Cosa ne pensi della prestazione della Juve Stabia contro lo Spezia?

” Partiamo da un presupposto, lo Spezia è una squadra forte e la Juve Stabia dopo un inizio non buono come un po l’anno scorso dove c’era un scetticismo particolare e dove io non era d’accordo perchè stava facendo un grandissimo campionato con Caserta in testa, anche quest’anno è successo la stessa cosa, poi però sono arrivate due vittorie consecutive importanti con due squadre forti e poi incontrare una terza squadra forte, ci sta anche la sconfitta, ma bisogna avere sempre fiducia in questa squadra. Il campionato di Serie B è stranissimo dove può succedere tutto, anche perchè un campionato lungo; bisogna avere fiducia nella società, nei giocatori e in Fabio Caserta.”

 

Cosa passa nella mente di un calciatore nel momento in cui per via dell’espulsione, si trova a dover inseguire un risultato in inferiorità numerica?

Dipende anche dal momento che sta attraversando la squadra perchè ci sono momenti positivi che anche una situazione negativa la puoi usare come incentivo mentre invece ci sono periodi dove ti gira tutto storto che magari quell’espulsione ti demoralizza del tutto. Normalmente, per come la vedo io, quando si resta in uomo in meno, bisogna dare qualcosa in più e per come è diventato il calcio moderno, l’uomo in meno non fa grandi danni, soprattutto nella fase di non possesso.”

 

Visto che settimana scorsa abbiamo intervistato telefonicamente anche Francesco Ingenito, volevamo sapere se anche tu avevi un aneddoto che condividi con lui.
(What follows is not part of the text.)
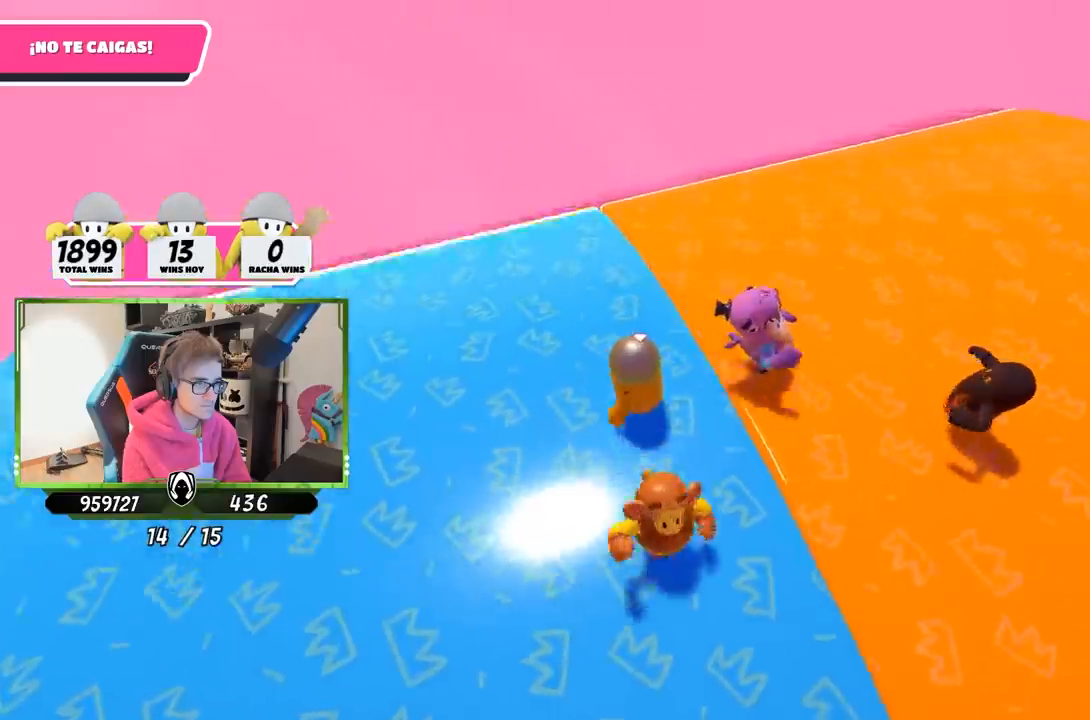
{"buttons": [], "left_stick": "right", "right_stick": "right", "events": [[167, "right_stick", "right"], [400, "left_stick", "right"]]}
Con Checco e con tutti i protagonisti di quelle splendide annate, ne ho tantissimi di aneddoti; di Checco mi ricordo che era un grandissimo attaccante, parlava poco ma quando comunicava aveva l’attenzione di tutto il gruppo ed erano sempre frasi decisive e importanti. “

 

Tra i nuovi acquisti della Juve Stabia, c’è qualcuno che ti ha stupito particolarmente?

“Ma guarda, un calciatore che c’è anche dall’anno scorso e che mi piace come gioca è Canotto, è un giocatore che mi piace per le qualità e la voglia che mette nelle partite.”